_WORK REQUIRED_
Keep only the lines of the data below that contain "Less", and copy them.

--- TASK MATERIAL ---

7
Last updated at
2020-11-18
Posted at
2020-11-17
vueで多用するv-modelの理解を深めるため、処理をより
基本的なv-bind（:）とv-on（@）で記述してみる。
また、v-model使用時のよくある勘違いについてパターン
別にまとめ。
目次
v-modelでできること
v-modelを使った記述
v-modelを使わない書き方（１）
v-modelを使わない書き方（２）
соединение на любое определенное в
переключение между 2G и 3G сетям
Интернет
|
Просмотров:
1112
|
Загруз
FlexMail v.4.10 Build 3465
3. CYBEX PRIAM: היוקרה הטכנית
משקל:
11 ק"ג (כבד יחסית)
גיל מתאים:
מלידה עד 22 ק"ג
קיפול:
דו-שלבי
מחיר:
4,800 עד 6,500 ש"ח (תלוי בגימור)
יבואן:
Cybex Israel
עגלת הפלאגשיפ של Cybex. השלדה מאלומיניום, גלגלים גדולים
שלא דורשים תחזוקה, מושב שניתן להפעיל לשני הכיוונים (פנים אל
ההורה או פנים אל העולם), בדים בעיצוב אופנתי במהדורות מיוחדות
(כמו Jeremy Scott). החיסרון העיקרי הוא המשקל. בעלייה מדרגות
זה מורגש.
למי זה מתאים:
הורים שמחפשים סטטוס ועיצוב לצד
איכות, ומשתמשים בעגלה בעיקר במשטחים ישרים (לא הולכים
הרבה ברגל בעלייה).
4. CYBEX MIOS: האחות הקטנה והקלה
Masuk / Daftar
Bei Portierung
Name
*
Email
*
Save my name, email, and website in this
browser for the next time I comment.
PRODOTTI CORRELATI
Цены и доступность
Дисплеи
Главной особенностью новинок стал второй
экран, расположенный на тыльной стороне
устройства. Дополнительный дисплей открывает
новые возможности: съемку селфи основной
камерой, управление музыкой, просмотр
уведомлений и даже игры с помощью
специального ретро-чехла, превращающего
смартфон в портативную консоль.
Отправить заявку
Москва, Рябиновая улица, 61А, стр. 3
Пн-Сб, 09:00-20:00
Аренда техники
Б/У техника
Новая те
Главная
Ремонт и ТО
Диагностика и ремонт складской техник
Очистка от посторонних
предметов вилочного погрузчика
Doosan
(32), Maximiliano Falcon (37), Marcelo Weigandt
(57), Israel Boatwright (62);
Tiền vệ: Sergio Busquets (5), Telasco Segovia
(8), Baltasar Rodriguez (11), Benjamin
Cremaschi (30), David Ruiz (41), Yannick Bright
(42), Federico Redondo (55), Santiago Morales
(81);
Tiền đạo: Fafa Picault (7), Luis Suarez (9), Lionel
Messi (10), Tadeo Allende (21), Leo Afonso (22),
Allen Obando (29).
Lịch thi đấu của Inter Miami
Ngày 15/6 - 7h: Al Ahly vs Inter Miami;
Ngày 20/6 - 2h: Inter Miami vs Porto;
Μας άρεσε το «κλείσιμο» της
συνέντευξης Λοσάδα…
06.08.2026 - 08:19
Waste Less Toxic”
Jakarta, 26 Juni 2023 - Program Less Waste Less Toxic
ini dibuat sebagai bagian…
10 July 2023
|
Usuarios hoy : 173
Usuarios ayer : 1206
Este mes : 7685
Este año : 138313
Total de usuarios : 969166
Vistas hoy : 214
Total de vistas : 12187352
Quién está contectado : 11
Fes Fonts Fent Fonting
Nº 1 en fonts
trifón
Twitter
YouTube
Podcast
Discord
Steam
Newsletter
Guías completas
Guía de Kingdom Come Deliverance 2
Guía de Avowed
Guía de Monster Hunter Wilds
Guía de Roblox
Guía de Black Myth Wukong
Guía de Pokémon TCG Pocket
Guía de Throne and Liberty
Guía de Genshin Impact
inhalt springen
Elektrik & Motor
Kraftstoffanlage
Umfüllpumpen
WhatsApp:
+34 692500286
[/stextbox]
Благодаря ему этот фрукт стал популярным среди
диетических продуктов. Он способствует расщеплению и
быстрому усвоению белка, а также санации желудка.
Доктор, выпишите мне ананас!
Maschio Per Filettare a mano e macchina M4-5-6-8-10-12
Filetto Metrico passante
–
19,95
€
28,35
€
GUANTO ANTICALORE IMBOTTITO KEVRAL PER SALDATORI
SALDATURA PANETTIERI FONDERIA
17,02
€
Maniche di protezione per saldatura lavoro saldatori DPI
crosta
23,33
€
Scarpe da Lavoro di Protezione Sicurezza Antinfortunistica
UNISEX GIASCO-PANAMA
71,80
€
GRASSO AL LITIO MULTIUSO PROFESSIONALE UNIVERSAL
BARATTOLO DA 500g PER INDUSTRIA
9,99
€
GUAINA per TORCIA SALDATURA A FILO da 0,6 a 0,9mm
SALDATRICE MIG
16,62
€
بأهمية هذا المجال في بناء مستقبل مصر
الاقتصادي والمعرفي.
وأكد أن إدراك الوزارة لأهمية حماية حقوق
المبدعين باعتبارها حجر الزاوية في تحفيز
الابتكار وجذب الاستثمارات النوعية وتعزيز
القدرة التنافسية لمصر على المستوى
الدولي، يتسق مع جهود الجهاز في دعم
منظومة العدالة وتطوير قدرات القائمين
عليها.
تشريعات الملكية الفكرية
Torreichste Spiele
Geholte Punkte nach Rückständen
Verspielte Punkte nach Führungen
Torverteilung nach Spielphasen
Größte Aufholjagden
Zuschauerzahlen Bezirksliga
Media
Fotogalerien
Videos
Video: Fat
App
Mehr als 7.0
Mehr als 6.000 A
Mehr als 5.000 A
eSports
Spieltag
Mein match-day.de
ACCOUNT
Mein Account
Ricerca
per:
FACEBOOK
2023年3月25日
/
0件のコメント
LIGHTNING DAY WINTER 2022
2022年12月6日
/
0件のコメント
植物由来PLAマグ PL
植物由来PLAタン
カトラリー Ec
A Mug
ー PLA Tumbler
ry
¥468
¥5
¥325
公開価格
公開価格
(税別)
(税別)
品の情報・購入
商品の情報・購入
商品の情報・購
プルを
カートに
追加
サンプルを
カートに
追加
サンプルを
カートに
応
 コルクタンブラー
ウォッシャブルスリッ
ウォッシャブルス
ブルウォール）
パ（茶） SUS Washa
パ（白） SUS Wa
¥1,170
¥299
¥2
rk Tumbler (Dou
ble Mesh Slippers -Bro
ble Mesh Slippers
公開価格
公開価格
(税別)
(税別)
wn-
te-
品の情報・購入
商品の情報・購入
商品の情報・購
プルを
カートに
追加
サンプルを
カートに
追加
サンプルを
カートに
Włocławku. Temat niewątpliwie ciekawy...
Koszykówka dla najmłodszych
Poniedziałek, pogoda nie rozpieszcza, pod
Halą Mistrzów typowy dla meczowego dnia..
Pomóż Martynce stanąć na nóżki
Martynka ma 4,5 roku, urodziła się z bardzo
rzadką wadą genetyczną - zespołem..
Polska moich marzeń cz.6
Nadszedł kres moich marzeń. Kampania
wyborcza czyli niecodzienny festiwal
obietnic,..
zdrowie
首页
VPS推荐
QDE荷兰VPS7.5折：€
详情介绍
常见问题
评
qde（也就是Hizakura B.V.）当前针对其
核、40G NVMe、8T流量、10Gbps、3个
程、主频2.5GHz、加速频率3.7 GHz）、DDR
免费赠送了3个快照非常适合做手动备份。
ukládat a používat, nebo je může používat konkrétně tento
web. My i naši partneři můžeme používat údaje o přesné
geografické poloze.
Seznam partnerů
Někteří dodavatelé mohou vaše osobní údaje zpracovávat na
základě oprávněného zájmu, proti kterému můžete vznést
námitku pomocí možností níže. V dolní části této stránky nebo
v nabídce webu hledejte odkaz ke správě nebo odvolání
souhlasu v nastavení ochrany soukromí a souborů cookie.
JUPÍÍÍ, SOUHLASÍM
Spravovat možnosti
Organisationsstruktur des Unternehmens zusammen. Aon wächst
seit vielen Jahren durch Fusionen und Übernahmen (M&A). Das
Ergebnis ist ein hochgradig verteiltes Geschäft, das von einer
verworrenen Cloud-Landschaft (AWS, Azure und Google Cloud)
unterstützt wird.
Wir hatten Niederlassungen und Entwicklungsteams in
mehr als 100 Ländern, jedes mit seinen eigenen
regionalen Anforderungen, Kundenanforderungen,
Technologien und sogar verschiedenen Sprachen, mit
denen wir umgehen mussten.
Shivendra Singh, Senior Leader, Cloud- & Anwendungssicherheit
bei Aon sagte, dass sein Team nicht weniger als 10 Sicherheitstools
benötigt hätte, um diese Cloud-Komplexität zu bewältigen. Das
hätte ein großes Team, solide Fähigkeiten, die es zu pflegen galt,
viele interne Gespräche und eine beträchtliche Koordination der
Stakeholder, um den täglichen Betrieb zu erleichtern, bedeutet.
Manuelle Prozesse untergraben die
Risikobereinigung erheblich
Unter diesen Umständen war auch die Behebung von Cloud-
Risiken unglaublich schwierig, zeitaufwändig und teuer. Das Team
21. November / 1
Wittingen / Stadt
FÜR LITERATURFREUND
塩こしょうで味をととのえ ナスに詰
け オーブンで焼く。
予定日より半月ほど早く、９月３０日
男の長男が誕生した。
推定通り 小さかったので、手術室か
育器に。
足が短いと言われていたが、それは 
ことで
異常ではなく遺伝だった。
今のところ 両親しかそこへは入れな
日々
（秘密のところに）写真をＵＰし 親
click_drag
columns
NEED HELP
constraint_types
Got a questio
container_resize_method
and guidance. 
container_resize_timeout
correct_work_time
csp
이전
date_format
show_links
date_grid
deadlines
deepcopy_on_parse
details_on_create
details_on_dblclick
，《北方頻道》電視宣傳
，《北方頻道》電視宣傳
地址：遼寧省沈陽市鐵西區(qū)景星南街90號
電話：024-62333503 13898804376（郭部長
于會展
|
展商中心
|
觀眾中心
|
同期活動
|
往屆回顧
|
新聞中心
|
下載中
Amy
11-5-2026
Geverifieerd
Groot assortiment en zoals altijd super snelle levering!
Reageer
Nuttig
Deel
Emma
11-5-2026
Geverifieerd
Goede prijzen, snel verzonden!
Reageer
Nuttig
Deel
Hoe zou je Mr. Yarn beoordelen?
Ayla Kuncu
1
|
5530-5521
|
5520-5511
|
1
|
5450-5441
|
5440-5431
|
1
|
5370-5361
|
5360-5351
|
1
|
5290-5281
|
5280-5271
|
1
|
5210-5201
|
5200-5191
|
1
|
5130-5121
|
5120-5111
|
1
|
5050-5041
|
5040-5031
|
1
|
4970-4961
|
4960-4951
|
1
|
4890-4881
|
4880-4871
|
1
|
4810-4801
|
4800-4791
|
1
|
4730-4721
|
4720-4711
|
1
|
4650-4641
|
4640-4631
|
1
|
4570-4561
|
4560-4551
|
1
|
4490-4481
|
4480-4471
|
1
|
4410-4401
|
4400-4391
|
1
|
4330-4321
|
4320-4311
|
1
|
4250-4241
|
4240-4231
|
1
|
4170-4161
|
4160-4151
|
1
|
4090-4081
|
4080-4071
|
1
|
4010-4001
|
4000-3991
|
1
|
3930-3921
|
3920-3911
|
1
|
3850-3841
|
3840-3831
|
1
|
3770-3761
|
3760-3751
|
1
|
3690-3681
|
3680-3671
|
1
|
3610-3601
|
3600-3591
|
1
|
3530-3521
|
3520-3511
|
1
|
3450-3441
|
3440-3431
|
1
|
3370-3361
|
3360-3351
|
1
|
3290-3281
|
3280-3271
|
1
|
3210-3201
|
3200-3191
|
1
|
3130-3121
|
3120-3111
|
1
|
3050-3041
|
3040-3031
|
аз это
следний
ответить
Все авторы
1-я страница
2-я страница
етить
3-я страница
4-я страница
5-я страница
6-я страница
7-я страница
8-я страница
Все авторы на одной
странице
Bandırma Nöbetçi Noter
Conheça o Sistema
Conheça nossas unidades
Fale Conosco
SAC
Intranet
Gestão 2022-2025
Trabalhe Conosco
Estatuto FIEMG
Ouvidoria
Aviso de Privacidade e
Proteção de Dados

---

_RESPONSE TO THIS EXERCISE_
Waste Less Toxic”
Jakarta, 26 Juni 2023 - Program Less Waste Less Toxic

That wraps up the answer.